A Voz do Tempo

Capa de Livro: A Voz do Tempo

Este talvez seja o mais desafiador exercício a que tenha me submetido nos últimos anos, senão de toda a minha vida enquanto pesquisador: tentar organizar palavras e dar-lhes os merecidos sentidos, dedicando-as aos rabiscos e contornos para o desenho das impressões primeiras de um convite para a leitura desta obra, que se organiza sob os esforços de pesquisadores comprometidos.

Não seria difícil evidenciar o currículo individual dos acadêmicos que se empenharam para a realização deste projeto, mas percebo como de maior contributo a gratidão destes por serem agraciados quando do acesso aos conhecimentos e saberes, seja nos terreiros (in locus), ou mesmo em bibliografias disponíveis. O fato é que considero todo o empenho da equipe do Projeto Nova Cartografia Social dos Povos Tradicionais uma responsabilidade social e acadêmica que, a contento, está sendo realizada. Desta vez os esforços foram direcionados para a evidenciação de um fenômeno, dentre tantos outros que ocorrem nas religiões de matriz africana, por uns, chamado de Iroco, por outros, Tempo.

Para este prenúncio da obra pode parecer pertinente um breve acesso à memória das viagens em navios, de um continente a outro, onde sonhos, corpos e almas foram e ainda são (trans) feridos pelo poder cortante e sangrento de um ser da mesma espécie subjuga (va) e mata (va) seus semelhantes por posses.

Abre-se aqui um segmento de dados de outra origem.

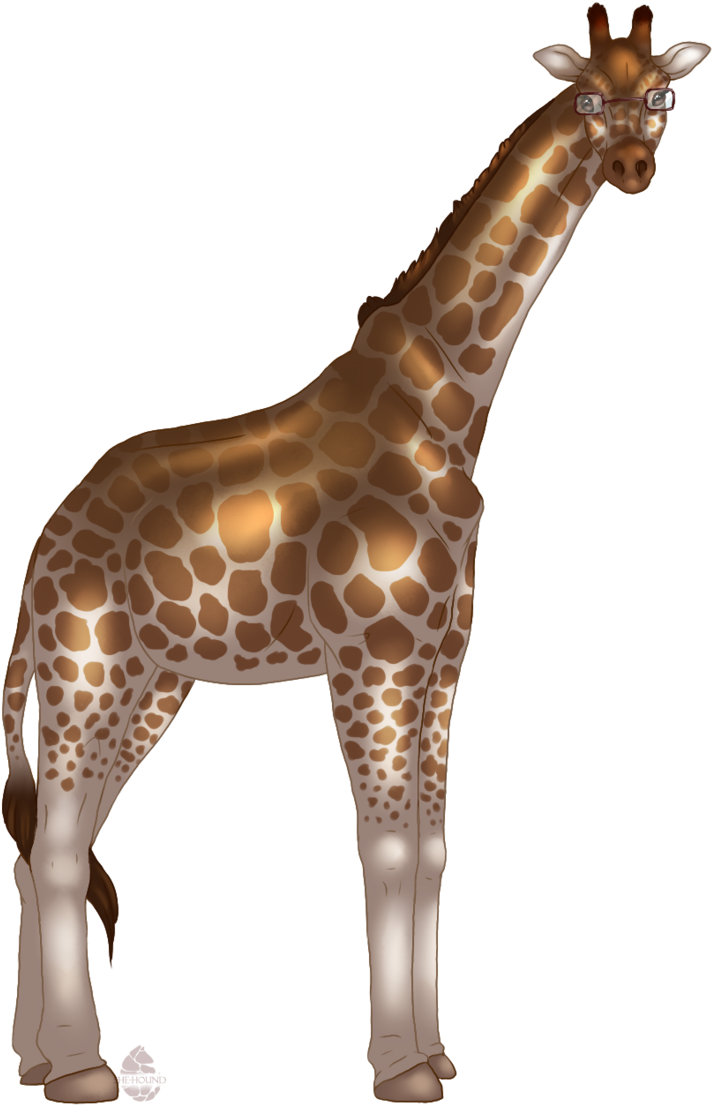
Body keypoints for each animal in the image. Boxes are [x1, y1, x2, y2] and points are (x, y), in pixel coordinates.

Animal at [2, 6, 709, 1103]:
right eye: (589, 96)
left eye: (664, 93)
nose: (634, 164)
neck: (448, 408)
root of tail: (41, 551)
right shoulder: (370, 658)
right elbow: (383, 852)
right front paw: (399, 1068)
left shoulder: (443, 662)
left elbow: (433, 852)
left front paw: (433, 1049)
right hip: (87, 669)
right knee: (65, 851)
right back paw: (81, 1070)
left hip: (148, 684)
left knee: (46, 848)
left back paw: (36, 1057)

Tantas foram as caminhadas e os açoites por veredas e ambientes distintos, mas comuns a todos que, das matas, das águas, dos ares e da terra representações sagradas foram estabelecendo relações para uma nova ordem do e no Universo.

Orixás, Espíritos, Caboclos, Inkisis e Encantados fizeram e fazem da dor, da perda e até mesmo da morte, o (re)nascimento, carregando também o anonimato, as descobertas, as criações, os sonhos e os prazeres das músicas e das danças em rituais. Transformaram e continuam a transformar a repressão e a hostilidade em locomotivas mágicas, encantadas, visíveis e invisíveis que conduzem também a existência humana por trilhos misteriosos de cantos e encantos com sons de atabaques, berimbaus, tambores, palmas e vozes. Eles percorreram e ainda se movimentam nos trilhos sobre (dor)mentes, por estações que aqui no sertão também são chamados de centros, roças, terreiros, barracões, ocas, árvores e templos sagrados, dentre outros.

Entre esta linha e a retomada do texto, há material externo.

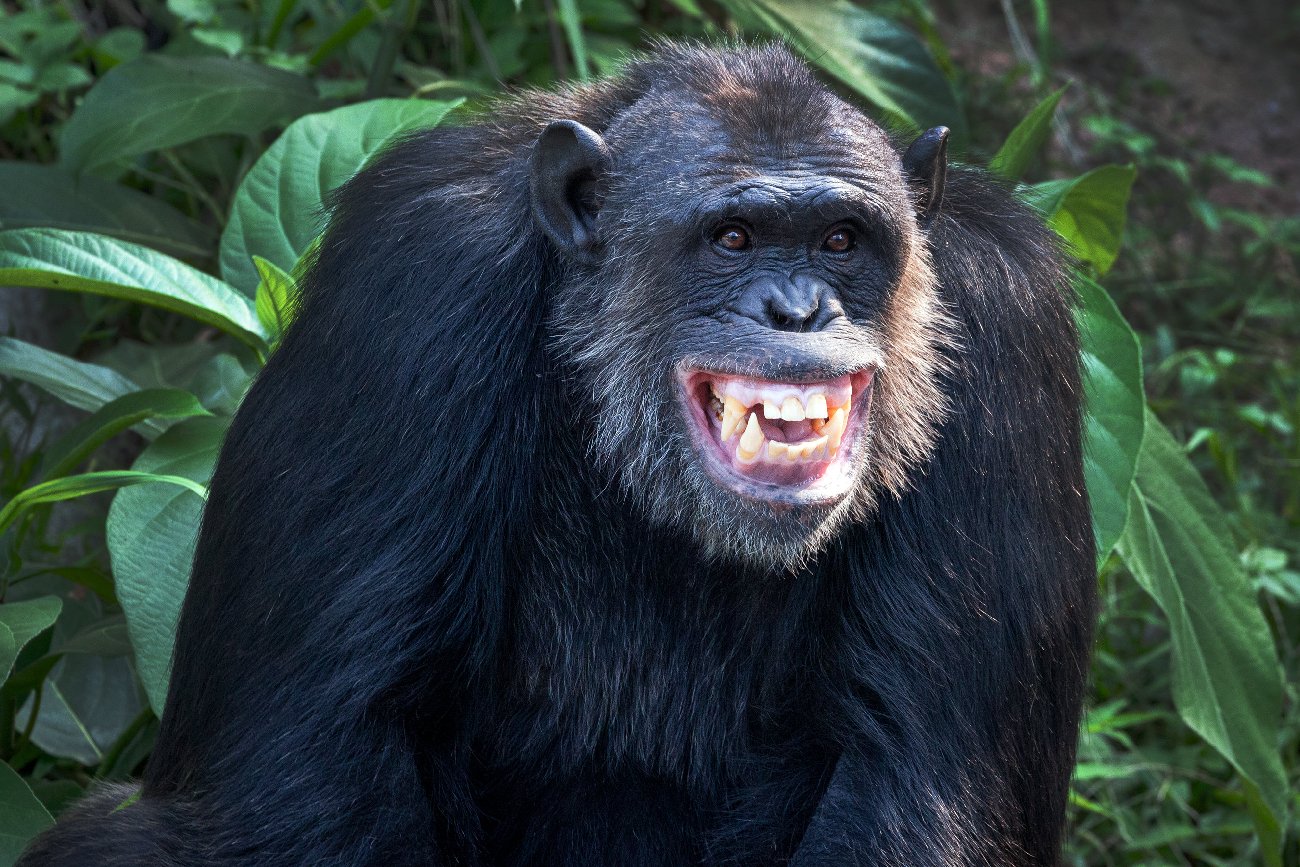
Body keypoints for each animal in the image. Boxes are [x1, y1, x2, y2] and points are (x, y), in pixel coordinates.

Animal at [20, 40, 1097, 867]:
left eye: (841, 239)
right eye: (733, 237)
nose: (798, 309)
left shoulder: (1007, 324)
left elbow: (911, 777)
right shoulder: (407, 288)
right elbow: (303, 769)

Não vejo risco algum embarcar nesta vagem. Aconselho que mergulhem nesta história de corpo e alma por se tratar também de confissões e relatos muito particulares desde a morada primeira na África, passando pelas margens litorâneas, adentrando nos interiores até suas moradas nos Sertões.

E é no Sertão baiano, na cidade de Juazeiro que a equipe da Nova Cartografia Social dos Povos Tradicionais ancora seus barcos às margens do São Francisco, sela seus jumentos, e, com seus apetrechos proseiam com pais e mães de santo, yalorixás, babalorixas, ogãs, ekedis, makotas, filhos e filhas de santo, enfim ouve das pessoas de candomblé, umbanda e cruzado relatos de pertencimento das e nas religiões de matriz africana.

Neste livro queremos dar Voz ao Tempo, senão escutar o sons do seus caminhos. Queremos destacar que a voz não é a palavra. A palavra é uma das manifestações da voz. O que conseguimos traduzir aqui se faz a partir da tradição oral das pessoas que vivem o cotidiano dos terreiros de candomblé e umbanda nos Sertões do nosso Brasil, dos quais, destacamos o Terreiro Bandalecongo regido pelo Tempo.

Mais especificamente, esta equipe desvenda os encantos e segredos do Orixá Tempo; localiza o Terreiro Bandalecongo no bairro Palmares I, mais conhecido como Quidé, e que tem como Yalorixá Maria da Paixão (Mãe Maria de Tempo) para que você, leitor, possa também ser parte desta narrativa.